I stand by my initial statement that XenServer HA provides only “best effort” restart. Based on both of your comments, it appears that it’s possible to allocate resources in the cluster or resource pool that would otherwise be necessary to sustain a host failure. As I stated in the initial post, this is akin to disabling admission control for VMware HA, and it does introduce the possibility, as Michael stated, that protected VMs would not restart on another host due to lack of resources. This is what I call “best effort,” not “guaranteed restart.” I suppose if you ensured that you did not over-allocate the resource pool, then XenServer HA could be said to have “guaranteed restart,” but in that case VMware HA with admission control enabled could also be said to have “guaranteed restart.”

Or am I still missing something here?

Scott, you are correct, but it’s important to note that XenServer provides both modes of operation. If you disable XenServer overcommit protection (the “ha-allow-overcommit” parameter on the pool parameter list in the CLI), then you can indeed cause the lower priority VMs to fail upon restart. But if you leave overcommit protection on, as is recommended, this won’t happen. If the pool is overcommitted, then prominent warnings are also displayed.

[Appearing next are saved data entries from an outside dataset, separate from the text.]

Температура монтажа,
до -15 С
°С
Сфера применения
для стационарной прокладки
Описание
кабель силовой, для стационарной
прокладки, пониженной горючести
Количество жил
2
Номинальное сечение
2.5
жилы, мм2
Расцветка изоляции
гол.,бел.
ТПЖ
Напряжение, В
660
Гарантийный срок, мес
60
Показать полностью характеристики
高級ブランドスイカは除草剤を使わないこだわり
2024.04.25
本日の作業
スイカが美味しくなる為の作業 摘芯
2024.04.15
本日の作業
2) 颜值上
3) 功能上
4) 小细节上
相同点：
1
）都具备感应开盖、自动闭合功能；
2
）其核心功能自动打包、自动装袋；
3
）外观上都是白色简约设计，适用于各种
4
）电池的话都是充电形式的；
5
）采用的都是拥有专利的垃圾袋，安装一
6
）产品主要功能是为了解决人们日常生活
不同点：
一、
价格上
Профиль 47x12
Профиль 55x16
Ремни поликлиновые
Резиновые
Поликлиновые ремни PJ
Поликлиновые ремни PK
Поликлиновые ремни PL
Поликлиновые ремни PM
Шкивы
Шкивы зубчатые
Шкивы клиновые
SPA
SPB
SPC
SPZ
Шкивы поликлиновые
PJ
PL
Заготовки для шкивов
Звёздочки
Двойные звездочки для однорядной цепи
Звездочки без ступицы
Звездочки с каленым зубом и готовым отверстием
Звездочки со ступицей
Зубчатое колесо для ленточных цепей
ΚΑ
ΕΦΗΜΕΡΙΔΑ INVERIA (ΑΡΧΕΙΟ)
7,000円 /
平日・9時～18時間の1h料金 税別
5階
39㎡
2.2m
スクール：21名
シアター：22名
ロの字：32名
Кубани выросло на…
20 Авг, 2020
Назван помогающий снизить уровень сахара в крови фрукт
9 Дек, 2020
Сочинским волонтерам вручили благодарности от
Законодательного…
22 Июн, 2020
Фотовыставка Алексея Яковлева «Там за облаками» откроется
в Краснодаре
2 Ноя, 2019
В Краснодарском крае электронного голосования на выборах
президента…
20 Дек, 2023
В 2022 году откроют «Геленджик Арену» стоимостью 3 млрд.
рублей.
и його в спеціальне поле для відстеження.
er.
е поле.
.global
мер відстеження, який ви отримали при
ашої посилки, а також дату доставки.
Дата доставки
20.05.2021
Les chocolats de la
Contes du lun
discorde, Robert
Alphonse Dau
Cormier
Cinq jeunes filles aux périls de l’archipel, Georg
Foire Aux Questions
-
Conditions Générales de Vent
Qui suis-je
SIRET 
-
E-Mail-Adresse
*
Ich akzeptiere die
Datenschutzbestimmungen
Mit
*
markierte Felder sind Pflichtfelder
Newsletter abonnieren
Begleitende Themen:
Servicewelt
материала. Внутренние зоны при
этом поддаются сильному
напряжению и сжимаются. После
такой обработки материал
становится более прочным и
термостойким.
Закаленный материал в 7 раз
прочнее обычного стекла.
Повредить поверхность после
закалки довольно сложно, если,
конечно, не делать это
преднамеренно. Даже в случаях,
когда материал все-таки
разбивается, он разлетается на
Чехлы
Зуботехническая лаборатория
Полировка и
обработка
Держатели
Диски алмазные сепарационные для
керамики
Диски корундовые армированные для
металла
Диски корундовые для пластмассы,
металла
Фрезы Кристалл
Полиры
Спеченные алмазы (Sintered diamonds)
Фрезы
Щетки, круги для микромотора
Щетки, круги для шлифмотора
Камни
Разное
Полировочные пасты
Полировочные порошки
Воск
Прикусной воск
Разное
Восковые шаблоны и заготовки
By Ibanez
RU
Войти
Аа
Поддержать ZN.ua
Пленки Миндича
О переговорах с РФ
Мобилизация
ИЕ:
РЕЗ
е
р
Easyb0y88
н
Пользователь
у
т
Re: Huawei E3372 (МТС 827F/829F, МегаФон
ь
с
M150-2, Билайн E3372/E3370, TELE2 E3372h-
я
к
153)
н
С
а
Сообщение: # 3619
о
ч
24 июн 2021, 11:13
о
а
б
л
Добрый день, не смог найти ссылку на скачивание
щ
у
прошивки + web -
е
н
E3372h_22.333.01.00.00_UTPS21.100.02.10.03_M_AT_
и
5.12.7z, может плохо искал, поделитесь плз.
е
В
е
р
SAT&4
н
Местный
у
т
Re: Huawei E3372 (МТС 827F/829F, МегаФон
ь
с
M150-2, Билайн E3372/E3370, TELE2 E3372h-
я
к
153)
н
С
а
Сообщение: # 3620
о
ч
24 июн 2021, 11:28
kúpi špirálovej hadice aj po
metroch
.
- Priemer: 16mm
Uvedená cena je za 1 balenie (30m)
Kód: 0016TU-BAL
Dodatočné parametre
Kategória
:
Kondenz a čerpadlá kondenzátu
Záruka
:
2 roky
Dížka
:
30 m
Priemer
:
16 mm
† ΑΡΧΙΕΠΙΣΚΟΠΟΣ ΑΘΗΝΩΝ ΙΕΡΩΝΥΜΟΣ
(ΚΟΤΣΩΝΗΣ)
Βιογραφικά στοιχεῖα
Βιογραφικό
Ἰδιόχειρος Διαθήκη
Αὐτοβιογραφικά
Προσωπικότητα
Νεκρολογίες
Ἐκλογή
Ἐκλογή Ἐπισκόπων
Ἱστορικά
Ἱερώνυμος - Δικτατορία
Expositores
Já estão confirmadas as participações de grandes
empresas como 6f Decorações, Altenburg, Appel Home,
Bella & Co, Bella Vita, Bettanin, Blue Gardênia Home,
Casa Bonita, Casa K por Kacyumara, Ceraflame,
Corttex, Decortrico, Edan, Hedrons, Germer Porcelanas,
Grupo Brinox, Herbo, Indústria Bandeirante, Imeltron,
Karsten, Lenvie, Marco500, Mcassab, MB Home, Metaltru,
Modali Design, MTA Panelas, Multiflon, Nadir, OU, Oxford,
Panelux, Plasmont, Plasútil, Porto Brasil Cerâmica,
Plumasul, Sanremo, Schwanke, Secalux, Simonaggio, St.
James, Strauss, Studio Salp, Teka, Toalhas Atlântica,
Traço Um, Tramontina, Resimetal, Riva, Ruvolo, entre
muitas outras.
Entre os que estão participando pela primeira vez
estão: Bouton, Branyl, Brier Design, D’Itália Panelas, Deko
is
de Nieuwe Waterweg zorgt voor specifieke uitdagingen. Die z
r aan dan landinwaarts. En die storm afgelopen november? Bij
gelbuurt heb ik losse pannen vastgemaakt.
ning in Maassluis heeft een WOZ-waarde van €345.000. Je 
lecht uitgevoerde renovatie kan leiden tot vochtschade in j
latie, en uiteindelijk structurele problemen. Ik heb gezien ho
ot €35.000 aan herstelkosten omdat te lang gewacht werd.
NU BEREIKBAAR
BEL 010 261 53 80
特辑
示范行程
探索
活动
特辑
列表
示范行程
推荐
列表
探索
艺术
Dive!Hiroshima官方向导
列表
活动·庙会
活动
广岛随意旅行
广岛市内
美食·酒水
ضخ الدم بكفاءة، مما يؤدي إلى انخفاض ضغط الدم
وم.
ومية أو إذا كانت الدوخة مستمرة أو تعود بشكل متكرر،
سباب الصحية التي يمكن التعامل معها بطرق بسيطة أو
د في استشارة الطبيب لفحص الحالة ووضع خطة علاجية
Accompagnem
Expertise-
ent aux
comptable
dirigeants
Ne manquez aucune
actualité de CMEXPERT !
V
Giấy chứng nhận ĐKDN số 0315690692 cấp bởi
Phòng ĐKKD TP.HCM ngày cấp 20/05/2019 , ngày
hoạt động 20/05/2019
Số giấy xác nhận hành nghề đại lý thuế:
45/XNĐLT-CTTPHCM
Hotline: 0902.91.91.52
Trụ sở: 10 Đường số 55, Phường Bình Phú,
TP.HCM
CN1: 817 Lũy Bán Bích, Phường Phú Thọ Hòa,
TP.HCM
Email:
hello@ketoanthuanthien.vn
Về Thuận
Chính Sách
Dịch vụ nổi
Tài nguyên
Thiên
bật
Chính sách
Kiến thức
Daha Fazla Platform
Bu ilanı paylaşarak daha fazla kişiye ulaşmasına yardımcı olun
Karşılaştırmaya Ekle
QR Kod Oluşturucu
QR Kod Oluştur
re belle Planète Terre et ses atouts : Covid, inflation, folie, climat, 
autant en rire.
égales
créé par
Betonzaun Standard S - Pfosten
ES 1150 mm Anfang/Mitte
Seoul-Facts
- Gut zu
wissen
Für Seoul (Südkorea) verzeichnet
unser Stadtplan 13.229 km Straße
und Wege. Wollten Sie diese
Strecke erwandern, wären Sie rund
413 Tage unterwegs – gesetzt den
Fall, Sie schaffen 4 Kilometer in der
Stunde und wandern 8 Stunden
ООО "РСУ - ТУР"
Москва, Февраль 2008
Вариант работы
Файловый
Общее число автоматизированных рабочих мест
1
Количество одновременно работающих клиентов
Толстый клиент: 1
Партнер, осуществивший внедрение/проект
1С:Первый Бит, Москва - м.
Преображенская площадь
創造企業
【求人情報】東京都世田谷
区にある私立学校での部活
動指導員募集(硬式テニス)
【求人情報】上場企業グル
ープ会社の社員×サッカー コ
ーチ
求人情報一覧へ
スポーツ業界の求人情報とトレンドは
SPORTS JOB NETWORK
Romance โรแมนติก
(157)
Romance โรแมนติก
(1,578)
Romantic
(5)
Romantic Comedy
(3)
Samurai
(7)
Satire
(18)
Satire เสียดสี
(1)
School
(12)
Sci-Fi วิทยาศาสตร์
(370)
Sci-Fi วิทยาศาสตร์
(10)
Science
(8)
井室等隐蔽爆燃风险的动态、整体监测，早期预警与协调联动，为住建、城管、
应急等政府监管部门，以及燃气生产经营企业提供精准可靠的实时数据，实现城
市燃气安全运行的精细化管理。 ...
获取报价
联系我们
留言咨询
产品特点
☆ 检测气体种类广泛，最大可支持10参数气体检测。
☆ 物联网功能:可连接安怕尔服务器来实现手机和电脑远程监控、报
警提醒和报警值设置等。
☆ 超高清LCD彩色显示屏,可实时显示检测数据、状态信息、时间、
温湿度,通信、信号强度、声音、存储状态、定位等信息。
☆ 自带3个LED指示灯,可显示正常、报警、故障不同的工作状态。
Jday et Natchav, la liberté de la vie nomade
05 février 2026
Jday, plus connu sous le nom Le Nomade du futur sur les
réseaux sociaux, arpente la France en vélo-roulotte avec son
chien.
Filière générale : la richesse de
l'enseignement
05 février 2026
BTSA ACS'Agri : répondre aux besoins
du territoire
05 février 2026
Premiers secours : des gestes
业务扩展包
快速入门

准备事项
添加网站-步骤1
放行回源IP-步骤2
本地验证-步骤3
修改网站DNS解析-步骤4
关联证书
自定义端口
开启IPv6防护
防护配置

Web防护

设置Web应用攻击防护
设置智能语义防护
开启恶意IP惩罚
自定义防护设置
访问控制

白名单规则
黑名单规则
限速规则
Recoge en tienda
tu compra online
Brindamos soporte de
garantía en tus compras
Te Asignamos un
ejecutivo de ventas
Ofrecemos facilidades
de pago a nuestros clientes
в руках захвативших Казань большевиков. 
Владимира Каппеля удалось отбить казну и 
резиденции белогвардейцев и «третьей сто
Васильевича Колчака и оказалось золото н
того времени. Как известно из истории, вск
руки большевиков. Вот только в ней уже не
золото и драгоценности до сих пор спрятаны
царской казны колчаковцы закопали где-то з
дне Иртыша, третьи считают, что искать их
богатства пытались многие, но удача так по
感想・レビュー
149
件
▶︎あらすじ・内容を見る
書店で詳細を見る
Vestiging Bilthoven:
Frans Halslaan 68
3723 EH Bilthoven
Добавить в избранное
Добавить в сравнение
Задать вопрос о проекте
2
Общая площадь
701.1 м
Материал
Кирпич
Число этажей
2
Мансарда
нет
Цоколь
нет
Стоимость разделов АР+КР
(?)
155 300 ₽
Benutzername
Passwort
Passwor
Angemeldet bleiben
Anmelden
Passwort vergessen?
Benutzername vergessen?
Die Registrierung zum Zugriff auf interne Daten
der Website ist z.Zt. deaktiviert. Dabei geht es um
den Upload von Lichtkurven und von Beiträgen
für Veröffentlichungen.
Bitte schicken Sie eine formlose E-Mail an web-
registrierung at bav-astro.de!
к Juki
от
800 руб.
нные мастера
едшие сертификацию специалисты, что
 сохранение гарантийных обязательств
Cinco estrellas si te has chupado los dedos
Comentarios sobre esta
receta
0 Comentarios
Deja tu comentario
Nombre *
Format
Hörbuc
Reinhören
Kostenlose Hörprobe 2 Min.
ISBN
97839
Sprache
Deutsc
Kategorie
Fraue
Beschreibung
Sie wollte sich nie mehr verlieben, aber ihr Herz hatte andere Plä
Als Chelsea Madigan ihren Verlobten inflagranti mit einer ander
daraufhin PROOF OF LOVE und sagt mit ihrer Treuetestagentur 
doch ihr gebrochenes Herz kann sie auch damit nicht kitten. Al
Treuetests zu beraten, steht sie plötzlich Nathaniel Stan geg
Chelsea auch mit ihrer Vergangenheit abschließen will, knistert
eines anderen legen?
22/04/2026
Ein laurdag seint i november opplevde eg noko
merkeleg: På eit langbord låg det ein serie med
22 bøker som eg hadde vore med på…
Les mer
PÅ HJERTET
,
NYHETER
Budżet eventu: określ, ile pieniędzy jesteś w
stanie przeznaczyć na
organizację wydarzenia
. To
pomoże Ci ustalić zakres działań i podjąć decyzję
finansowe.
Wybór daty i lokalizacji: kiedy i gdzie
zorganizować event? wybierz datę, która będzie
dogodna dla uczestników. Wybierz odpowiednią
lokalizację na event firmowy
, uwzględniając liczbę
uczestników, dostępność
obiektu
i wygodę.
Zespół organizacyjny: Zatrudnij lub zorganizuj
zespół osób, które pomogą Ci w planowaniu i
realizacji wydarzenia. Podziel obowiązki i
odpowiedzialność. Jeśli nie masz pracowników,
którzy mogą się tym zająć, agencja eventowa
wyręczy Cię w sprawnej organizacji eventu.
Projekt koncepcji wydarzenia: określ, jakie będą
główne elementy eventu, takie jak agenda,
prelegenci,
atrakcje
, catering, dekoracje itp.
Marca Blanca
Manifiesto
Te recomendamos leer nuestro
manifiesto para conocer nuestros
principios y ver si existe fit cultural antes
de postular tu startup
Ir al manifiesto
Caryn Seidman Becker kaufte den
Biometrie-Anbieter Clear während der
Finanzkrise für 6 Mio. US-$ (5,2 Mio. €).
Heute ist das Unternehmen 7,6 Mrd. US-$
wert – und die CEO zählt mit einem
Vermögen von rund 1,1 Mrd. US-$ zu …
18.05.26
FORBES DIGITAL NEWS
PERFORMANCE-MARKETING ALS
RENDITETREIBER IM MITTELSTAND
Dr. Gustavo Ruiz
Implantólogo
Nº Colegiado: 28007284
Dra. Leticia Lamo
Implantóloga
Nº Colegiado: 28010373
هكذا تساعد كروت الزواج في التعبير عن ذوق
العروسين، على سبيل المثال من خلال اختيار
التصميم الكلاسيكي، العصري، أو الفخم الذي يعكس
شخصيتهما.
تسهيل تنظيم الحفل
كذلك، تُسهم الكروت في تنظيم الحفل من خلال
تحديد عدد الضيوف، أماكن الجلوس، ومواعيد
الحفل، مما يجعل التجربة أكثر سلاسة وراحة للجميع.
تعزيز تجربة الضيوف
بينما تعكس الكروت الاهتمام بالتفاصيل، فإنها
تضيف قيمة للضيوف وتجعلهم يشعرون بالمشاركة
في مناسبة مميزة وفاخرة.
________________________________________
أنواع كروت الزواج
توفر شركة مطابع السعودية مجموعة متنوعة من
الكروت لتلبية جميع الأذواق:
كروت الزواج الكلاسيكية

The HA planning algorithms exist to generate a *guaranteed* failure plan which statically allocates pool resources, to move VMs in the event of a certain number of host failures. If overcommit protection is on, then these resources will definitely be present and can be depended since the tool-stack makes sure they are free. Any attempts to violate the plan will be blocked by the toolstack (just like VMWare’s admission control does).

Marathon offer an interesting alternative: rather than depending on static failure planning algorithms, they actually run two VMs and use that alternative VM in the event of failure. This makes the process have far fewer moving parts for single-host failure, but does require falling back to standard VM restart if both hosts fail simultaneously.

We’re aiming to give customers as much “flexibility vs simplicity” as possible, so that one of the deployment modes (admission control on/off, reserved VMs with Marathon) is appropriate for the threat model which is being protected against.